It begins with a call one snowy February night. Lying in her bed, fourteen-year-old Sylvie Mason overhears her parents on the phone across the hall. This is not the first late-night call they have received, since her mother and father have an uncommon occupation: helping 'haunted souls' find peace. And yet something in Sylvie senses that this call is different from the others, especially when they are lured to the old church on the outskirts of town. Once there, her parents disappear, one after the other, behind the church's red door, leaving Sylvie alone in the car. Not long after, she drifts off to sleep, only to wake to the sound of gunfire.
As the story weaves back and forth through the years leading up to that night and the months following, the ever-inquisitive Sylvie searched for answers and uncovers secrets that have haunted her family for years . . .
I’ve never read any books by John Searles, but I was attracted to the book by the quote on the cover from Gillian Flynn – the author of “Gone Girl”, which I absolutely loved reading.
This is a difficult review to write, because I am not one for giving out spoilers on books, and so much of what I want to write could give the game away.
It’s true to say the book is a part psychological thriller and part a story of the paranormal, I must admit to being a little scared of reading this book at night. The author writes to great effect – letting your mind run wild on its own, as he hints at what’s happening, rather than penning outlandish tales of the paranormal. The quality of the writing is superb, I so love a book when you just make no effort to read it, it’s like you’re really there.
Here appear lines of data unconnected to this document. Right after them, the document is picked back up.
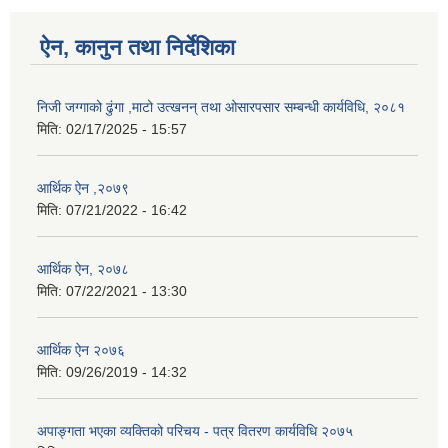
ऐन, कानुन तथा निर्देशिका
निजी जग्गाको ढुंगा ,माटो उत्खनन् तथा ओसारपसार सम्बन्धी कार्यविधि, २०८१
मिति:
02/17/2025 - 15:57
आर्थिक ऐन ,२०७९
मिति:
07/21/2022 - 16:42
आर्थिक ऐन, २०७८
मिति:
07/22/2021 - 13:30
आर्थिक ऐन २०७६
मिति:
09/26/2019 - 14:32
अपाङ्गता भएका व्यक्तिको परिचय - पत्र वितरण कार्यविधि २०७५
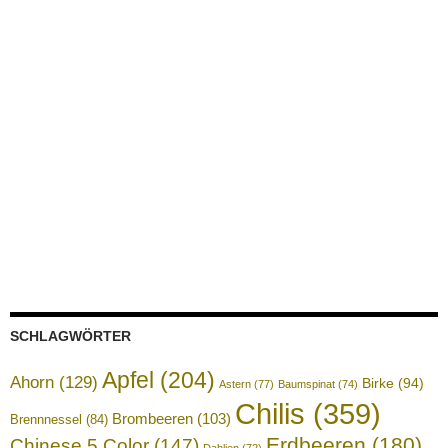
SCHLAGWÖRTER
Apfel
(204)
Ahorn
(129)
Birke
(94)
Astern
(77)
Baumspinat
(74)
Chilis
(359)
Brombeeren
(103)
Brennnessel
(84)
Erdbeeren
(180)
Chinese 5 Color
(147)
Dahlien
(72)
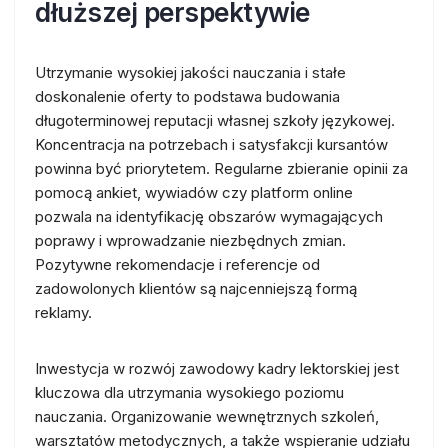
dłuższej perspektywie
Utrzymanie wysokiej jakości nauczania i stałe
doskonalenie oferty to podstawa budowania
długoterminowej reputacji własnej szkoły językowej.
Koncentracja na potrzebach i satysfakcji kursantów
powinna być priorytetem. Regularne zbieranie opinii za
pomocą ankiet, wywiadów czy platform online
pozwala na identyfikację obszarów wymagających
poprawy i wprowadzanie niezbędnych zmian.
Pozytywne rekomendacje i referencje od
zadowolonych klientów są najcenniejszą formą
reklamy.
Inwestycja w rozwój zawodowy kadry lektorskiej jest
kluczowa dla utrzymania wysokiego poziomu
nauczania. Organizowanie wewnętrznych szkoleń,
warsztatów metodycznych, a także wspieranie udziału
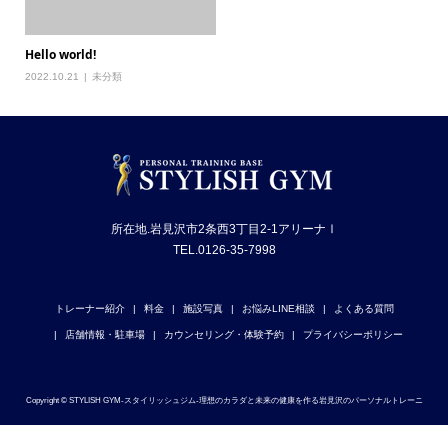
Hello world!
2022.10.21
未分類
所在地.岩見沢市2条西3丁目2-1アリーナⅠ
TEL.0126-35-7998
トレーナー紹介
料金
施設写真
お悩みLINE相談
よくある質問
店舗情報・駐車場
カウンセリング・体験予約
プライバシーポリシー
Copyright © STYLISH GYM-スタイリッシュジム-理想のカラダと未来の健康を作る岩見沢のパーソナルトレーニ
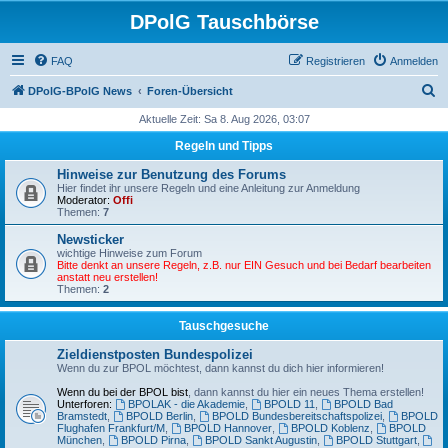
DPolG Tauschbörse
FAQ
Registrieren
Anmelden
S
DPolG-BPolG News
Foren-Übersicht
u
Aktuelle Zeit: Sa 8. Aug 2026, 03:07
c
Regeln und Tipps
h
Hinweise zur Benutzung des Forums
e
Hier findet ihr unsere Regeln und eine Anleitung zur Anmeldung
Moderator:
Offi
Themen:
7
Newsticker
wichtige Hinweise zum Forum
Bitte denkt an unsere Regeln, z.B. nur EIN Gesuch und bei Bedarf bearbeiten
anstatt neu erstellen!
Themen:
2
Tauschgesuche
Zieldienstposten Bundespolizei
Wenn du zur BPOL möchtest, dann kannst du dich hier informieren!
Wenn du bei der BPOL bist
, dann kannst du hier ein neues Thema erstellen!
Unterforen:
BPOLAK - die Akademie
,
BPOLD 11
,
BPOLD Bad
Bramstedt
,
BPOLD Berlin
,
BPOLD Bundesbereitschaftspolizei
,
BPOLD
Flughafen Frankfurt/M
,
BPOLD Hannover
,
BPOLD Koblenz
,
BPOLD
München
,
BPOLD Pirna
,
BPOLD Sankt Augustin
,
BPOLD Stuttgart
,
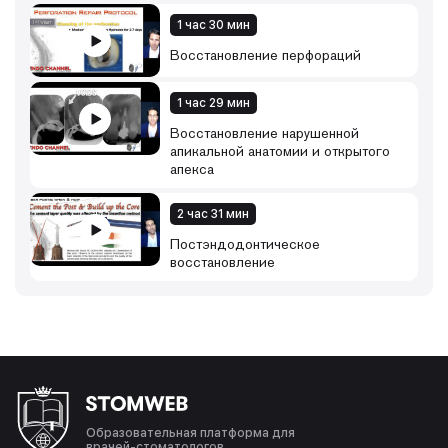
1 час 30 мин
Восстановление перфораций
1 час 29 мин
Восстановление нарушенной
апикальной анатомии и открытого
апекса
2 час 31 мин
Постэндодонтическое
восстановление
Образовательная платформа для
врачей-стоматологов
Searle’s writing just flows, you feel for his characters and I even got a little protective over some of them. Unusually for a thriller the author really takes time to give the characters dimension.
The story is told back and forth through the years, a style which is so often over used by author’s these days. However, in this case it actually added value to the story. Once you got used to the style and where the book was going it was as easy to go the past as continue into the future.
I had a few theories of my own about how this book would end. I’ve read a lot of books where I have been disappointed to have guessed the ending – not so with this book. It kept me guessing right to the end, and I was actually gasping out loud as the story unfolded towards the end of the book – always the sign of a good book for me!
So, if you like Gone Girl I would give this a read. I’ll definitely be looking for more books by this author.
I'd like to thank Sharon for inviting me to guest review on her blog and Kirsteen at Little Brown for sending the copy of the book.